[Exercise brief]
From the line with "(pin unspecified line (at 5.08 0 180) (length 2.54)" down to the final line of the records below, retype everything exactly and leave out the rest.
- - - -
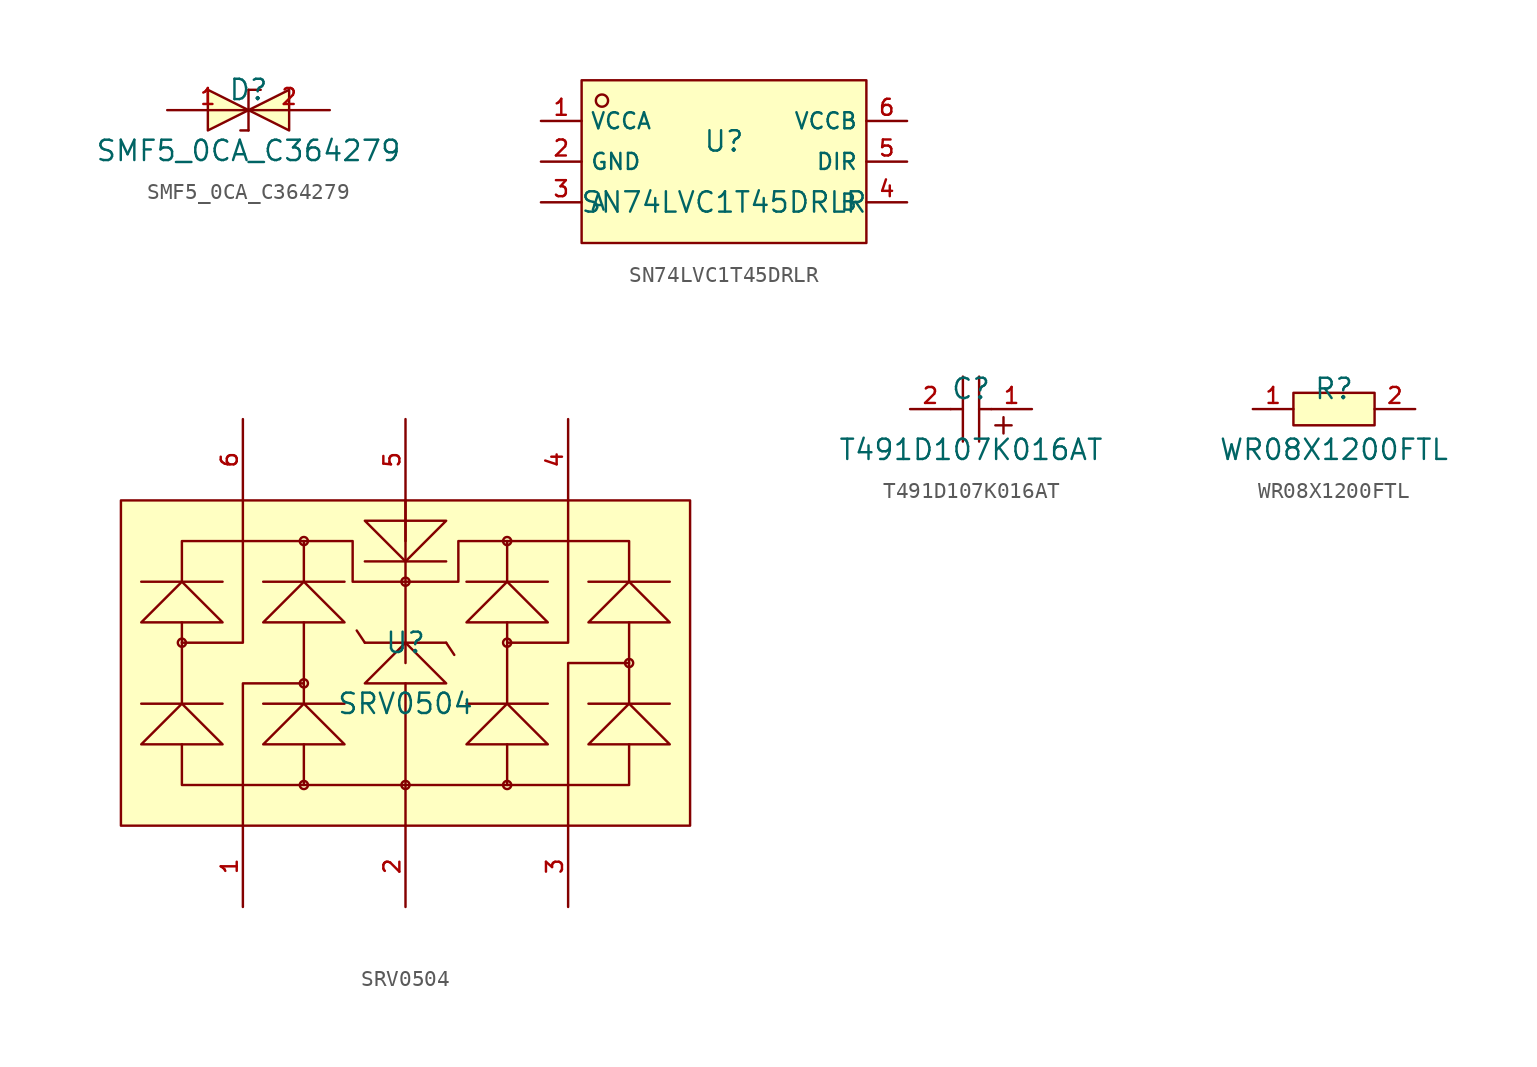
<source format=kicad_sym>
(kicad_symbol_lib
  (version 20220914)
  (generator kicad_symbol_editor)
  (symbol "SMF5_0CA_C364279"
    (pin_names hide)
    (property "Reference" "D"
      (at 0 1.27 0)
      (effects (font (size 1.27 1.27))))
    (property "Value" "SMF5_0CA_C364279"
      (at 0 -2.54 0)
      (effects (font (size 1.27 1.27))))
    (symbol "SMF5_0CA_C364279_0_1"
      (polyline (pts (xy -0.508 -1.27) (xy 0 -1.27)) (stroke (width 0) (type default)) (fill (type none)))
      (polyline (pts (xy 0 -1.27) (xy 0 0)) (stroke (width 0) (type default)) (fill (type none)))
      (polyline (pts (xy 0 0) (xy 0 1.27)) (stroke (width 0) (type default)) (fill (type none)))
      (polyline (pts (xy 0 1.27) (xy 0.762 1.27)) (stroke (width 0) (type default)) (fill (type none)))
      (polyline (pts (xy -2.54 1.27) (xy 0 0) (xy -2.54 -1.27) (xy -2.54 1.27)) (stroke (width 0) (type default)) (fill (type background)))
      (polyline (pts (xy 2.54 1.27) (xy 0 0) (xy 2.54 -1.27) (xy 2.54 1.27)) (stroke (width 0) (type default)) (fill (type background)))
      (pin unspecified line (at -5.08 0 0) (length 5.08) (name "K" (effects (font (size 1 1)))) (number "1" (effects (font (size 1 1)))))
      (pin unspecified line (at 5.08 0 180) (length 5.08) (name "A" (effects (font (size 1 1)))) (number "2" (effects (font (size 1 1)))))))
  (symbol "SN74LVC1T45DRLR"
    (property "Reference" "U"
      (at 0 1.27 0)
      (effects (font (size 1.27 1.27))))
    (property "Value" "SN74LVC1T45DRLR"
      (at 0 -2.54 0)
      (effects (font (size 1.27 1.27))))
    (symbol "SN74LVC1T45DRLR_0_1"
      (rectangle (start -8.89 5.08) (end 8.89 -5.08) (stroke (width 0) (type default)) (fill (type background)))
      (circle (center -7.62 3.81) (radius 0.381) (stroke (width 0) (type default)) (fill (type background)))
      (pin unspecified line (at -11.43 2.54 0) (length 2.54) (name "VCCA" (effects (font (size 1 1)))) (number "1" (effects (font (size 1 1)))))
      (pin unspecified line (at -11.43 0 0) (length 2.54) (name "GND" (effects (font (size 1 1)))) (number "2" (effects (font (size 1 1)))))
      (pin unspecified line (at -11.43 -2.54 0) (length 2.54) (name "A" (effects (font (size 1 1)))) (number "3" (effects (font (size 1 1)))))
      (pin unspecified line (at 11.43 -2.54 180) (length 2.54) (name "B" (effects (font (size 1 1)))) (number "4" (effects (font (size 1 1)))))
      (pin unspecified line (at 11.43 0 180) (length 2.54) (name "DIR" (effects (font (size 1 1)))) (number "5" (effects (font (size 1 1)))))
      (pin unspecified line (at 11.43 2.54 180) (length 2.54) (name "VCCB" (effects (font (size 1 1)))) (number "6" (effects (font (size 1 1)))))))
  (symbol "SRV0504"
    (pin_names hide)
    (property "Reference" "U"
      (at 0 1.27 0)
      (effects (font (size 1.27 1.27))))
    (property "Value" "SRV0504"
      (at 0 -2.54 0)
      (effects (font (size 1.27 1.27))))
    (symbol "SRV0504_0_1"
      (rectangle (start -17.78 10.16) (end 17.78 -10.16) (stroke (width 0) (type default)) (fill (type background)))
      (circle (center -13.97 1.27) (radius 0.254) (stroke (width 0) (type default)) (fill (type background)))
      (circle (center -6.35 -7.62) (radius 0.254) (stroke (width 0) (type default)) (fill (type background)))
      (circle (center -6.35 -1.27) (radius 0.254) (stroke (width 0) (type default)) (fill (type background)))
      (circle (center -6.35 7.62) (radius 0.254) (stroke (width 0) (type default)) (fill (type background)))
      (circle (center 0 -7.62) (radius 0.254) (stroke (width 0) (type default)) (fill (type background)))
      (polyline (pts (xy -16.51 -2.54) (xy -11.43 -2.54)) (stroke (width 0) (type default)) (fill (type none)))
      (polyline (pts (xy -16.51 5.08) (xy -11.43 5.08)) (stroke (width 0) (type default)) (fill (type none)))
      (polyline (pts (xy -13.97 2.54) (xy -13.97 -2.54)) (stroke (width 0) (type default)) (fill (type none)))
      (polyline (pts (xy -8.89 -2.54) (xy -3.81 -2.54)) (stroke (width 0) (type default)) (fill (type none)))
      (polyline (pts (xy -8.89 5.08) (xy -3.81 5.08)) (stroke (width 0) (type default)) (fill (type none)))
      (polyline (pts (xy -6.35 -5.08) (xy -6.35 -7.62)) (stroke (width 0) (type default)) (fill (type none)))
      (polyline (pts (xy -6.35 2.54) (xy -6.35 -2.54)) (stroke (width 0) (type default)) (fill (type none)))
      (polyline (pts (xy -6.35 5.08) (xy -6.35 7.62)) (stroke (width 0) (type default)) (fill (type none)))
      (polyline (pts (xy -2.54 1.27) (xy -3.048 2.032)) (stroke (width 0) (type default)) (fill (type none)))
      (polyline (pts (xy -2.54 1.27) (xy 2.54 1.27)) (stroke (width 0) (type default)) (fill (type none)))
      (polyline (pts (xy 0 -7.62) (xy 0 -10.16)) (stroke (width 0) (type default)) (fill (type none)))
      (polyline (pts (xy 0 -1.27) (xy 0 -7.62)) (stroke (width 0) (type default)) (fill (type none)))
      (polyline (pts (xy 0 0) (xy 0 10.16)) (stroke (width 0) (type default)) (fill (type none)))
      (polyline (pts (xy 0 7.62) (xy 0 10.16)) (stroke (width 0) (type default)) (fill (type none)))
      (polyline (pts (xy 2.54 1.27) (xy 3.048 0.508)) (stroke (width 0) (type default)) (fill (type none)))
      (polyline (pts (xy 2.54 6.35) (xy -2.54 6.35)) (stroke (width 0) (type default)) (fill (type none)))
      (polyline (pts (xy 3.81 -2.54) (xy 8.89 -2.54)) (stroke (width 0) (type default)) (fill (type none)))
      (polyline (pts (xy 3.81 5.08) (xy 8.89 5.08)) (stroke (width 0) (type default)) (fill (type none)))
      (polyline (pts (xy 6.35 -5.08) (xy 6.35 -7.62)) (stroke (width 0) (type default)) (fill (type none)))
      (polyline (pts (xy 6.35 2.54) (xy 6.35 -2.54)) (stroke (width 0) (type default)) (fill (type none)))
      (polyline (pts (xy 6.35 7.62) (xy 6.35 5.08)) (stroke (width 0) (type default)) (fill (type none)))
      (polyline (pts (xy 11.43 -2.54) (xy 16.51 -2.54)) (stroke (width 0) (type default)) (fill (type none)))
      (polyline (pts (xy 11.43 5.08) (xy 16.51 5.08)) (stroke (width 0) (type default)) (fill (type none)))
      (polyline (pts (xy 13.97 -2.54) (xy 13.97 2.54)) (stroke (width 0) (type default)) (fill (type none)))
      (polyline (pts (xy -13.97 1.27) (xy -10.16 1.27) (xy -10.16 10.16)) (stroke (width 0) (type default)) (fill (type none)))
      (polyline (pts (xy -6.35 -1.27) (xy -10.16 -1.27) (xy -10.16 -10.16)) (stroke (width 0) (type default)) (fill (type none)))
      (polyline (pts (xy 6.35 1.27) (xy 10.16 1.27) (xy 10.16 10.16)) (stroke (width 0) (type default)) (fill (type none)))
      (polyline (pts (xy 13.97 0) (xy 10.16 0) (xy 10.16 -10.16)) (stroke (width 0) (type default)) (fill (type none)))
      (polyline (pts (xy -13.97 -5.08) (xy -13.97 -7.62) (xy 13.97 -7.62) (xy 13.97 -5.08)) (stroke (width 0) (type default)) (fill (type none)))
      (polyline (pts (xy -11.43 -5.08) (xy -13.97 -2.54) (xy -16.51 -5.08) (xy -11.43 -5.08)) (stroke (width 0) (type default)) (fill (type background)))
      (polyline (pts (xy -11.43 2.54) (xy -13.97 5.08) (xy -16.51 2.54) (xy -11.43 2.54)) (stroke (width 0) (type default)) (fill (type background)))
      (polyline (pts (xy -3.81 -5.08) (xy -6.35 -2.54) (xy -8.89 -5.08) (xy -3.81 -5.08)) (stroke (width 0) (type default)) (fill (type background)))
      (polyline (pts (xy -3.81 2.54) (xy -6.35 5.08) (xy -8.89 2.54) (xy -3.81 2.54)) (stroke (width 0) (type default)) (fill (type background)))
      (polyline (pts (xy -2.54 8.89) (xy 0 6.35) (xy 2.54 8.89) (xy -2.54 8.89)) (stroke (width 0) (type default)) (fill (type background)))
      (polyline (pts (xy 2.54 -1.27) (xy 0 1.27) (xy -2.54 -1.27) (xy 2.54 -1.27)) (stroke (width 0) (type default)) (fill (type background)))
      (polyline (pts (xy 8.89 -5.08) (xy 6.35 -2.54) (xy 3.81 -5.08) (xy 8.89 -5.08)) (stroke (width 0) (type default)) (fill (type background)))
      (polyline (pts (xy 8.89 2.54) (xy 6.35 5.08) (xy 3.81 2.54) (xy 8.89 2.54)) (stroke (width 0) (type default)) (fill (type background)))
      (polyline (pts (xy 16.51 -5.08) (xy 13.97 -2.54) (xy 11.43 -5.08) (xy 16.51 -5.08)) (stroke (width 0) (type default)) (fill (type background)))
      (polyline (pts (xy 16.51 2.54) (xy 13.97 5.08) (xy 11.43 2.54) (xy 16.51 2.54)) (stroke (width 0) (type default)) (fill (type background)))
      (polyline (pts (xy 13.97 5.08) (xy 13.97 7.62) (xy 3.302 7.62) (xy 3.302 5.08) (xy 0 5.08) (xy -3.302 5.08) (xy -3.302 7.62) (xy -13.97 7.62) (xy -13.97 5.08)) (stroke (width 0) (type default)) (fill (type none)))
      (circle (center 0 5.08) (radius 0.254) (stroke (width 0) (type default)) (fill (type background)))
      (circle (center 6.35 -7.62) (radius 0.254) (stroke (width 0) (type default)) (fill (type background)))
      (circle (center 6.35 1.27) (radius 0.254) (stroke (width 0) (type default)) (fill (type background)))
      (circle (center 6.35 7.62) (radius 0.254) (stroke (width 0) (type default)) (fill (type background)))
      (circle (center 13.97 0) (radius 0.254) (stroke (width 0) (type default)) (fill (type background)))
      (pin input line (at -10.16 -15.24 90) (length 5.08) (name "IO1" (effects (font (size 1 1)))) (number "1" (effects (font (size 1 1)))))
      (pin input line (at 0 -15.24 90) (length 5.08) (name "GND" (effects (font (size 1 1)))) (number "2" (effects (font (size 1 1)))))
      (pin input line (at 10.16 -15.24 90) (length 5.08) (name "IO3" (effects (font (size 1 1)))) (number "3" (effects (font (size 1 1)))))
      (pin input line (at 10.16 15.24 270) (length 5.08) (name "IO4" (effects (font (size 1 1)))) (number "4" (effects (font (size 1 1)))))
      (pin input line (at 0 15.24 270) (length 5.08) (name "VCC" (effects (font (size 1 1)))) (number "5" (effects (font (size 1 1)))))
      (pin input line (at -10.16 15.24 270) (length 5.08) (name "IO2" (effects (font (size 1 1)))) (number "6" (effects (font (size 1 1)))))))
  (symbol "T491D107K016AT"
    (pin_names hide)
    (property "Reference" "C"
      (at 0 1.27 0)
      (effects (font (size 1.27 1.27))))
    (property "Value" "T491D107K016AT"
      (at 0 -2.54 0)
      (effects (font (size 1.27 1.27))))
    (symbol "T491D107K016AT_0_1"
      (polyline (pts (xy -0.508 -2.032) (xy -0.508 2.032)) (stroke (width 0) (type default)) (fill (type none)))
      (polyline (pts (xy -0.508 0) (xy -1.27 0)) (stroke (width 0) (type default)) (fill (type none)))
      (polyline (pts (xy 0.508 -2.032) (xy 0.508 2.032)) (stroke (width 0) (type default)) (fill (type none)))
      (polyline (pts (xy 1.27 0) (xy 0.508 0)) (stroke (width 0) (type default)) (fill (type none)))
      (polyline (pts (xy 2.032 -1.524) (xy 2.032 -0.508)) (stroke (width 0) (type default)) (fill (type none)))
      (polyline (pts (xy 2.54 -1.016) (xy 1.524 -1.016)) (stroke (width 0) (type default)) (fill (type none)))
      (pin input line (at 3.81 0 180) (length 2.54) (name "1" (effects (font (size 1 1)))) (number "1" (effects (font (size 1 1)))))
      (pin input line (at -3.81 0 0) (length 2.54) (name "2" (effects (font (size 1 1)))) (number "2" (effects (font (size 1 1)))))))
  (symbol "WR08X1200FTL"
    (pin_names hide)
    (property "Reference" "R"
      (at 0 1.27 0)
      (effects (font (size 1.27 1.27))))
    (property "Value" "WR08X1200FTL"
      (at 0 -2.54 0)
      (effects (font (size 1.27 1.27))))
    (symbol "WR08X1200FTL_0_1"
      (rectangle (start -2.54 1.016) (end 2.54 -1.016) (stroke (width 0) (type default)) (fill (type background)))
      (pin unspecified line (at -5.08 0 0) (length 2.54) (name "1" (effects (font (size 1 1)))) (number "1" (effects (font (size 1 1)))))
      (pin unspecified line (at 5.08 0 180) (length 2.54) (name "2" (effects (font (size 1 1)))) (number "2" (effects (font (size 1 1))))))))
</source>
- - - -
[Solution to the exercise]
      (pin unspecified line (at 5.08 0 180) (length 2.54) (name "2" (effects (font (size 1 1)))) (number "2" (effects (font (size 1 1))))))))
</source>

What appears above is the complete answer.